After watching the swans in the estuary, I moved over to the other side of the road to look for the Black Oystercatchers. There were several of the scattered around and I decided to walk over to where they were. Along the way, there were several Surf Scoters and Barrow’s Goldeneye feeding quite near the shore. I thought I might be able to get fairly close to them for some photos by walking in the woods and crawling out on the shore. However, the scoters started swimming away before I even had a chance to get down the steps off the road and into the woods. The goldeneye were less wary, but I decided to keep on toward the oystercatchers.

Black Oystercatchers are fairly wary birds, so I tried to keep a rock outcrop between myself and them, in hopes that they would not fly off. This strategy seemed pretty effective until a small group of Mallards between me and the oystercatchers all took off suddenly (probably because of my approach). This was enough to get all but one of the oystercatchers to fly out to a rock that was just a little bit off shore. They did not go far, but it was far enough that I couldn’t really get good photos. The one that remained was too nervous to stay for long by itself, and it joined the others shortly.

The light was nice, and I thought it would be worth waiting to see if the oystercatchers might come back, so I took a seat against the rock outcrop I had originally used to cover my approach. As I sat there, I was able to watch a Black Turnstone feed along the shore near where the oystercatchers had been. As I shifted around to get comfortable, it flew off to join another one that had flown with the oystercatchers. The calls and flight of the second Black Turnstone seemed to be enough to make another sandpiper from further up the beach fly off as well. I only got a brief glimpse of it as it was flying, but it seemed pretty clear that it was a sandpiper, not a turnstone or Surfbird. Sandpipers are generally only seen here on migration, so I watched to see where it landed so I could look for it later.

Not too long after I started sitting, the oystercatchers that had flown to the off-shore rock flew across the bay to feed on gravel bars near the road. I continued to sit for a half an hour or so, but the oystercatchers never did come back during that time. While I was sitting, a young Goldeneye swam back and forth near the shore. It seemed a little concerned about me, as whenever I moved a little bit, it would swim down out of sight a little ways.
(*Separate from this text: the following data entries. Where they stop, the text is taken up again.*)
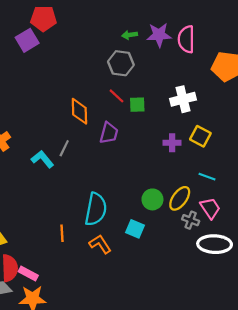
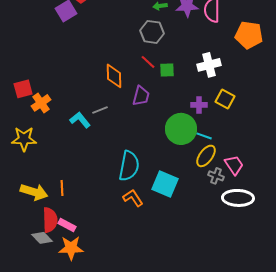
gray line: (64, 148) -> (100, 110), turned 42
cyan line: (207, 177) -> (204, 136), moved
green circle: (152, 199) -> (181, 129), moved, size x1.6
cyan square: (135, 229) -> (165, 184), size x1.5
orange line: (62, 233) -> (62, 188), moved

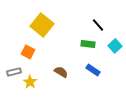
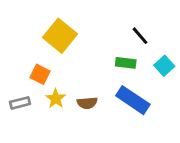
blue rectangle: (93, 70) -> (133, 100), size x1.6
brown semicircle: (61, 72) -> (87, 103), turned 144
yellow star: (30, 82) -> (56, 99), moved

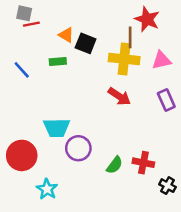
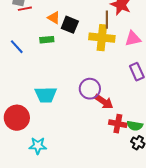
red arrow: (119, 96) -> (104, 102), moved
purple circle: (78, 148) -> (90, 89), moved
green semicircle: (114, 165) -> (135, 126), moved, turned 63
cyan star: (47, 189) -> (38, 146), turned -30

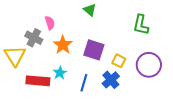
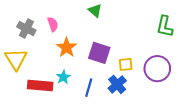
green L-shape: (141, 25) -> (165, 26), moved
gray cross: (34, 38) -> (26, 29), moved
yellow square: (119, 61) -> (126, 64), turned -32

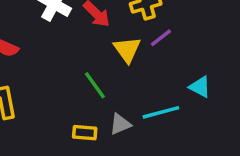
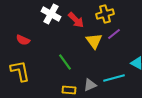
green line: (95, 85) -> (65, 62), moved

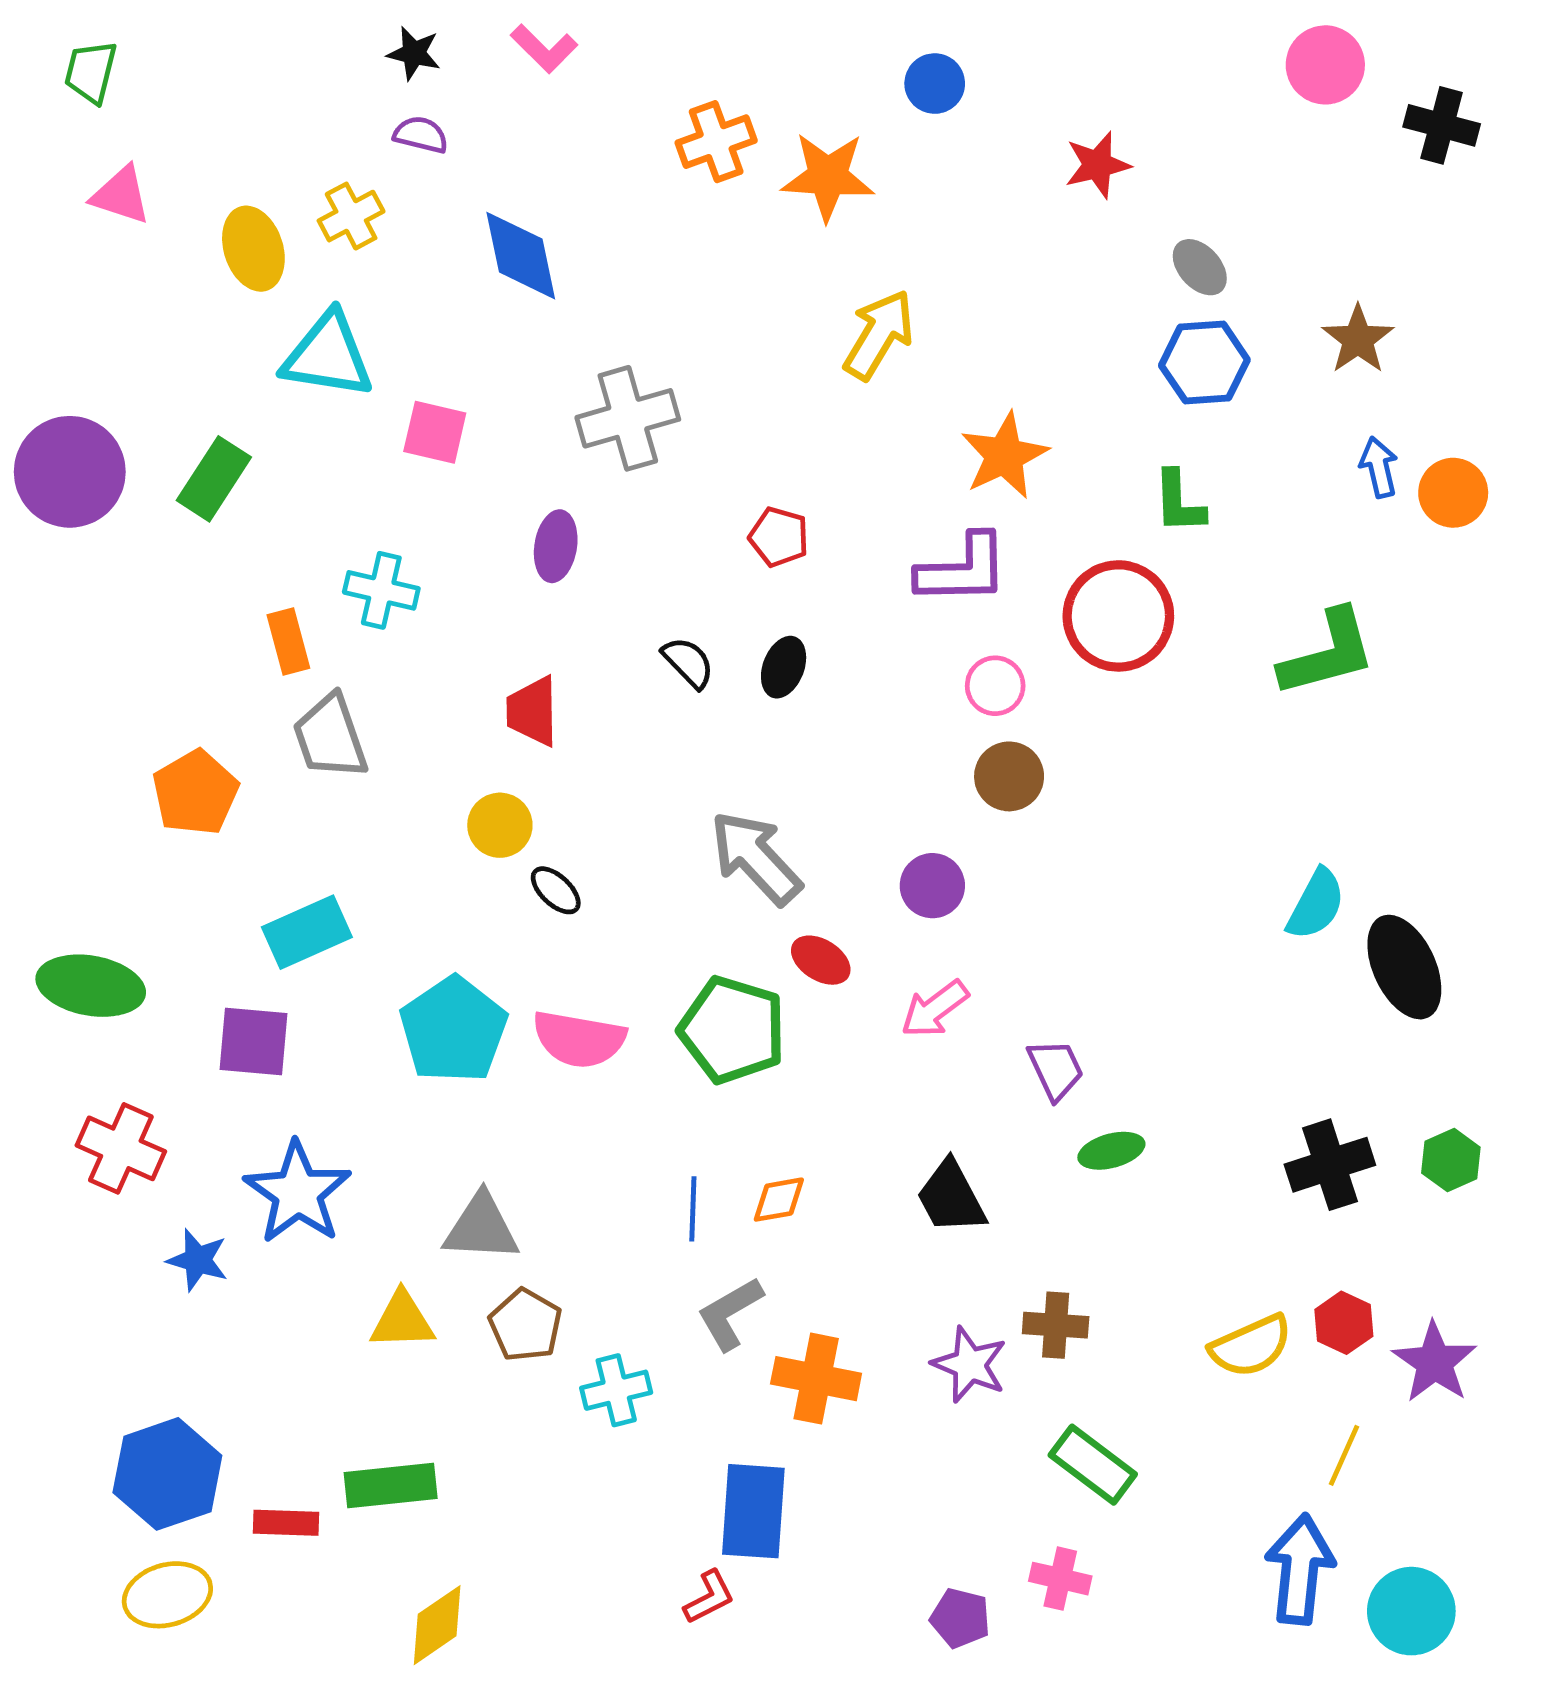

Eventually it came back, and as long as I didn’t move it continued on its patrol.

As it neared time for me to go, I decided to give up on the oystercatchers and look for the sandpiper. I was able to find it, and as best I can tell, it was a Dunlin. Although Dunlin are fairly common here during spring migration, they are very rare during the winter.

In addition to the birds mentioned so far, out on the bay I noticed a couple of male Hooded Mergansers, a couple of Loons, a pair of Marbled Murrelets, and some scaups.

My afternoon trip to Marge and Tedin’s yard in search of Hoary Redpolls, did not meet with success where Hoary Redpolls were concerned. However, I did get a chance to watch Pine Siskins up close, and that was pretty interesting. There were many Pine Siskins and redpolls about, but the Pine Siskins seemed most tolerant of my presence. There were a couple of Common Redpolls that were willing to brave my presence and the aggression of the siskins to approach the feeder I was near. Among birds that had noticable yellow (the males), there was one or two that had a lot of yellow in its feathers. They were all pretty aggressive toward each other as they were actively feeding.

There were also several Dark-eyed Juncos and Chestnut-backed Chickadees feeding around the yard.

On my drive home, I went over to the ramp on Japonski. I saw Long-tailed Ducks out in the middle of the channel. Four Pacific Loons were swimming and diving as they generally made their way north through the channel. There were several scaup around as well.